§ What is needed:
Give back the full listing verbatim, apart from its images.

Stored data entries
· · · · ·
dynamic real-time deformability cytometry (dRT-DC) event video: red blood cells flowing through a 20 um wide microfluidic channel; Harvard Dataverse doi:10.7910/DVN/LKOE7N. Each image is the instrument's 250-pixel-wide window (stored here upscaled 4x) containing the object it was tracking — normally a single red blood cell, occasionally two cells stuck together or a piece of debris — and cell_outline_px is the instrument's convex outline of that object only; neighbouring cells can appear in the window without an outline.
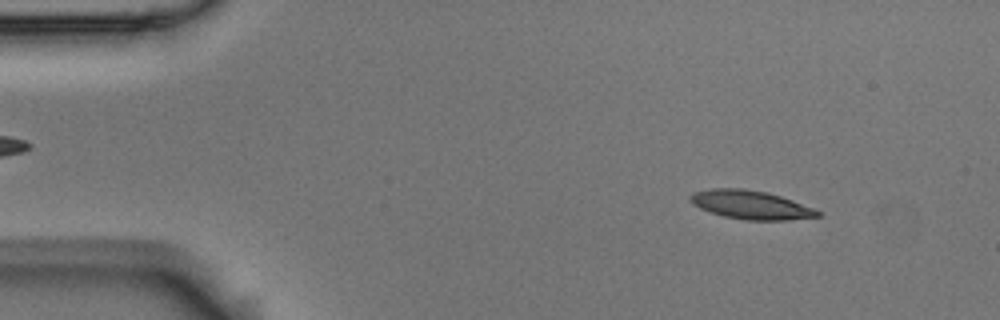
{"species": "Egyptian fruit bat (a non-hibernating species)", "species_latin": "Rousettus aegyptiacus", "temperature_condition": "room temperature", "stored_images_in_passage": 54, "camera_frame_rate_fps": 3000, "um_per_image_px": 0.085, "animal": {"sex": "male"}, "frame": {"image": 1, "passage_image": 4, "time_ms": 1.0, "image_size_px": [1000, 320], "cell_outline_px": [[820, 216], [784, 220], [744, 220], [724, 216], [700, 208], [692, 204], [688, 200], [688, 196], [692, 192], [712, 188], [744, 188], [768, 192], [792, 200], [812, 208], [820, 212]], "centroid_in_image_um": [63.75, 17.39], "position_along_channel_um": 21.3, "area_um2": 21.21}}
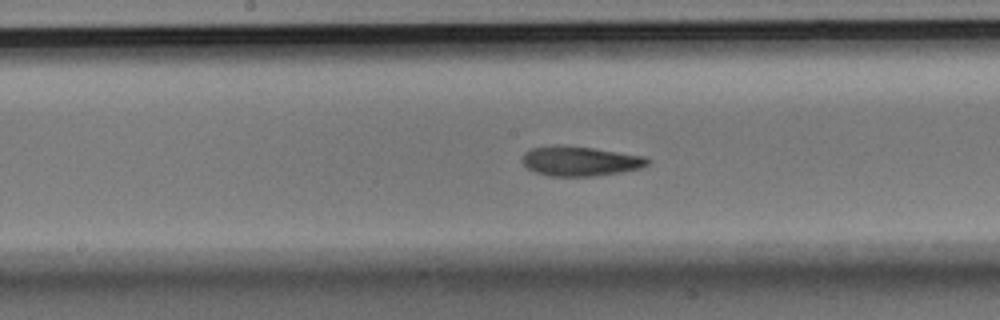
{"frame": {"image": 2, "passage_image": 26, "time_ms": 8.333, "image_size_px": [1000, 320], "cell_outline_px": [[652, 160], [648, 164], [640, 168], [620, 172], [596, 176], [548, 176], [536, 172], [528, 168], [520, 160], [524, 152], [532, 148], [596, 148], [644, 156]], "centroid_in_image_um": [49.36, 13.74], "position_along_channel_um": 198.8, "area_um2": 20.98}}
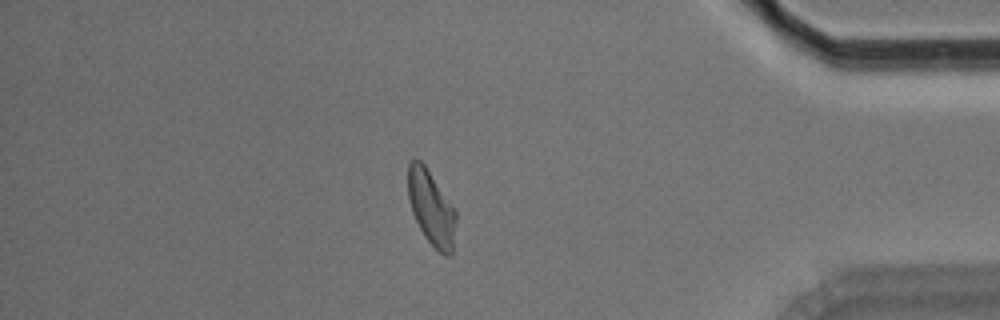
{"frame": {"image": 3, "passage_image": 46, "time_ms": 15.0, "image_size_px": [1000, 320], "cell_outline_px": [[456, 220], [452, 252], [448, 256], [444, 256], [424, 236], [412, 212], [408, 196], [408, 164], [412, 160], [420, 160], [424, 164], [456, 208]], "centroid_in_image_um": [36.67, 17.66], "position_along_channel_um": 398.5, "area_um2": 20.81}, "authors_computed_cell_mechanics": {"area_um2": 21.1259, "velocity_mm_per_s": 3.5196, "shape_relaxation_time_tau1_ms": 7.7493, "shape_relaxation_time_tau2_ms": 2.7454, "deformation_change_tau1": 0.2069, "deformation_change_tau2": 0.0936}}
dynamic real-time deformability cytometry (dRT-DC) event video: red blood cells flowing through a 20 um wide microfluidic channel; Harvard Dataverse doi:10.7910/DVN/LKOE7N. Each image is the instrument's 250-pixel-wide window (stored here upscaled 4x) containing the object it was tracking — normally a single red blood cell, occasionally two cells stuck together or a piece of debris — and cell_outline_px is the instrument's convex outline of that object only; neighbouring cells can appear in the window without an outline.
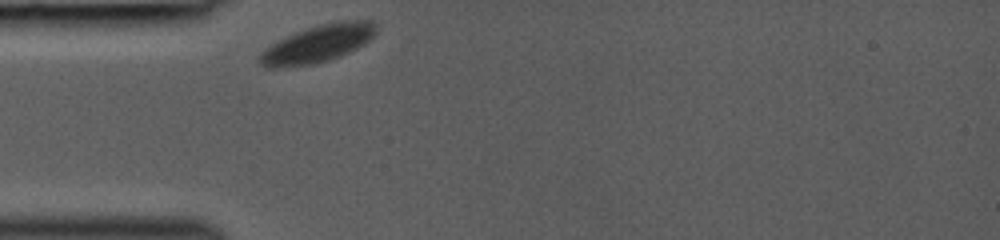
· · · · ·
§ Expected answer:
dynamic real-time deformability cytometry (dRT-DC) event video: red blood cells flowing through a 20 um wide microfluidic channel; Harvard Dataverse doi:10.7910/DVN/LKOE7N. Each image is the instrument's 250-pixel-wide window (stored here upscaled 4x) containing the object it was tracking — normally a single red blood cell, occasionally two cells stuck together or a piece of debris — and cell_outline_px is the instrument's convex outline of that object only; neighbouring cells can appear in the window without an outline.
{"species": "Egyptian fruit bat (a non-hibernating species)", "species_latin": "Rousettus aegyptiacus", "temperature_condition": "room temperature", "stored_images_in_passage": 54, "camera_frame_rate_fps": 3000, "um_per_image_px": 0.085, "animal": {"sex": "male"}, "frame": {"image": 1, "passage_image": 4, "time_ms": 1.0, "image_size_px": [1000, 320], "cell_outline_px": [[820, 216], [784, 220], [744, 220], [724, 216], [700, 208], [692, 204], [688, 200], [688, 196], [692, 192], [712, 188], [744, 188], [768, 192], [792, 200], [812, 208], [820, 212]], "centroid_in_image_um": [63.75, 17.39], "position_along_channel_um": 21.3, "area_um2": 21.21}}
{"frame": {"image": 2, "passage_image": 26, "time_ms": 8.333, "image_size_px": [1000, 320], "cell_outline_px": [[652, 160], [648, 164], [640, 168], [620, 172], [596, 176], [548, 176], [536, 172], [528, 168], [520, 160], [524, 152], [532, 148], [596, 148], [644, 156]], "centroid_in_image_um": [49.36, 13.74], "position_along_channel_um": 198.8, "area_um2": 20.98}}
{"frame": {"image": 3, "passage_image": 46, "time_ms": 15.0, "image_size_px": [1000, 320], "cell_outline_px": [[456, 220], [452, 252], [448, 256], [444, 256], [424, 236], [412, 212], [408, 196], [408, 164], [412, 160], [420, 160], [424, 164], [456, 208]], "centroid_in_image_um": [36.67, 17.66], "position_along_channel_um": 398.5, "area_um2": 20.81}, "authors_computed_cell_mechanics": {"area_um2": 21.1259, "velocity_mm_per_s": 3.5196, "shape_relaxation_time_tau1_ms": 7.7493, "shape_relaxation_time_tau2_ms": 2.7454, "deformation_change_tau1": 0.2069, "deformation_change_tau2": 0.0936}}
dynamic real-time deformability cytometry (dRT-DC) event video: red blood cells flowing through a 20 um wide microfluidic channel; Harvard Dataverse doi:10.7910/DVN/LKOE7N. Each image is the instrument's 250-pixel-wide window (stored here upscaled 4x) containing the object it was tracking — normally a single red blood cell, occasionally two cells stuck together or a piece of debris — and cell_outline_px is the instrument's convex outline of that object only; neighbouring cells can appear in the window without an outline.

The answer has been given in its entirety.